Abramian, a former member of the U.S. junior national team, could help by taking on a leadership role. However, he prefers to remain a force during matches and an indifferent participant in practice.

"When the team first started practice, everyone was looking to me to be a leader. . . . but I didn't want that," Abramian said. "I want to be the go-to guy in games but I don't want everything that goes with it, the responsibility."

It is Krauss' responsibility to try to mold Valley's unlikely cast of characters into some sort of cohesive unit, with or without leaders in the pool.

"I found out I had to set down the rules of how to play team water polo and go over them again and again," Krauss said. "We've had lots of team meetings and talked about how to get along. Believe me, I haven't solved that yet."

Players say Krauss earned a measure of respect by dispatching Babadjanian and by not allowing Abramian to play after he missed workouts.
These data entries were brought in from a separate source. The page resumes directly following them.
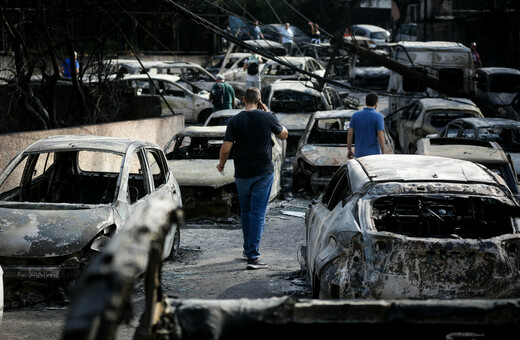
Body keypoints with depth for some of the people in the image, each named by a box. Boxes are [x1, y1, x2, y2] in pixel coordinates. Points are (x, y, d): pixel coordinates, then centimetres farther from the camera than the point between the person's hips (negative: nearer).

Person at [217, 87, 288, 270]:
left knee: (246, 211, 20)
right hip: (263, 172, -2)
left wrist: (221, 164, 9)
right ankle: (253, 256, -8)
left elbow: (226, 149, -10)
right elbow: (284, 135, 11)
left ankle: (248, 248, 32)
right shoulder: (267, 117, -6)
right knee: (258, 213, -2)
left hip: (242, 174, 2)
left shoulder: (235, 121, -6)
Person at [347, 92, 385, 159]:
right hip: (374, 153, -3)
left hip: (359, 153, 3)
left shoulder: (355, 115, 2)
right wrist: (383, 154, -8)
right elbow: (380, 136, -15)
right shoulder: (378, 116, -10)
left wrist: (349, 150, 10)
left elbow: (349, 134, 1)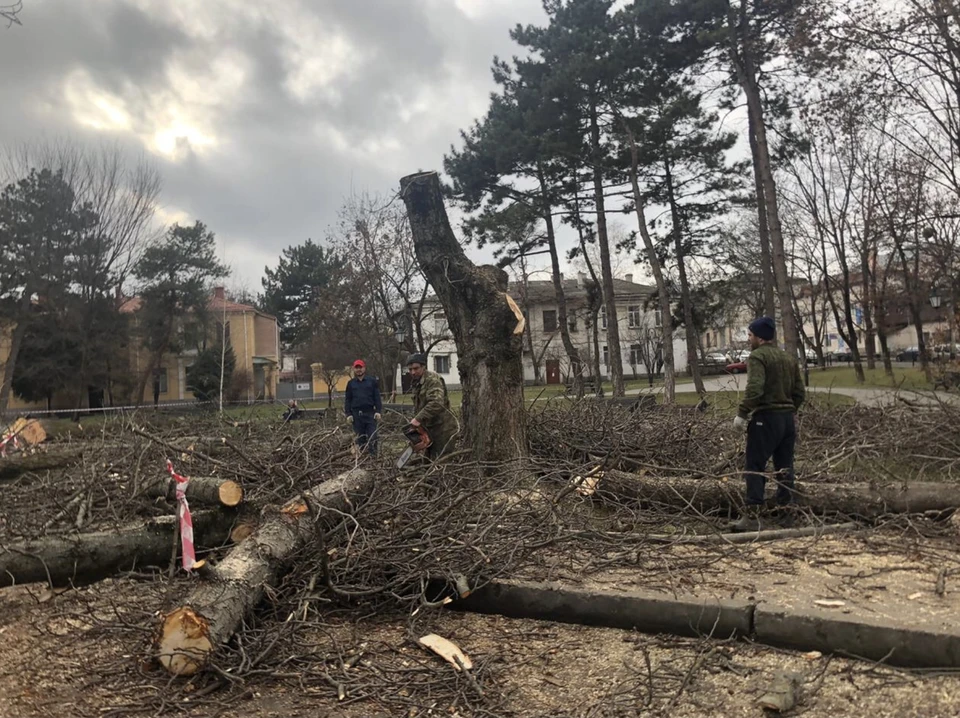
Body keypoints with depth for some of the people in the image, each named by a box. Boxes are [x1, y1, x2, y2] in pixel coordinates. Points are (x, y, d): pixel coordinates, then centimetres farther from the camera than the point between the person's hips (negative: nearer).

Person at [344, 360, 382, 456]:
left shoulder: (372, 381, 6)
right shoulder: (351, 383, 11)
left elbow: (377, 397, 4)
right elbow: (347, 400, 10)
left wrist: (378, 411, -4)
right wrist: (348, 414, 2)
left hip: (370, 413, -2)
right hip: (356, 414, 2)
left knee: (372, 437, -6)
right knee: (360, 438, 5)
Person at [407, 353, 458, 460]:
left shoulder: (432, 380, -15)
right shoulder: (417, 383, 15)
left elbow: (436, 403, -29)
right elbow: (417, 406, 19)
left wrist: (419, 419, -29)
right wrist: (415, 420, 3)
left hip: (443, 430, -10)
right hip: (431, 431, 10)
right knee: (431, 461, 15)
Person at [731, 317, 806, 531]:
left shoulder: (758, 356, -9)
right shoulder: (789, 358, 16)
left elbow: (754, 389, -23)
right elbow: (800, 393, 14)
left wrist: (742, 414, -19)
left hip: (766, 418, -8)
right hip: (788, 417, 8)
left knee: (755, 466, -6)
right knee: (784, 466, 15)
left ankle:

"I think I know more than Bill does about water polo, but he surprised me," Abramian said. "I missed workouts and I didn't expect him to call up and tell me I couldn't play [in matches] but he did. I gained a little respect for him."

After making those comments last week, Abramian missed two workouts last week and did not start in the Monarchs' 16-9 victory Wednesday over Pierce.

While Abramian doubts Krauss' tactical savvy, his friend Bissell is fully behind the coach. His voice takes on an angry tone when he discusses the way some team members pointedly ignore Krauss' instructions.

"I've never seen a coach treated the way Bill's been treated," said the 21-year old Bissell, whose high school coach played for Krauss. "Bill knows a hell of a lot about water polo but he's been blown off by a couple of people and I don't think that's right."

Krauss remains upbeat and says the season's turmoil has not diminished his desire to coach.

"It has been a more-demanding year than others but just because I have a few kids who are giving me trouble doesn't mean I don't love it anymore," he said. "There's a lot of coaches who would have had some of these guys gone right away. That's not my style."


Bissel believes the Monarchs can overcome their internal divisions and fulfill their potential.

"I see the different groups on our team, but not when we're playing," Bissell said. "Then it's just three white guys and three Armenian guys and we just play together."

Amiryan, the goalie, says the team is improving, both in play and social relations.

"The more we play the more we get into it," he said. "I'm sure that by the end of the year we will have a great team. We will be a united talent."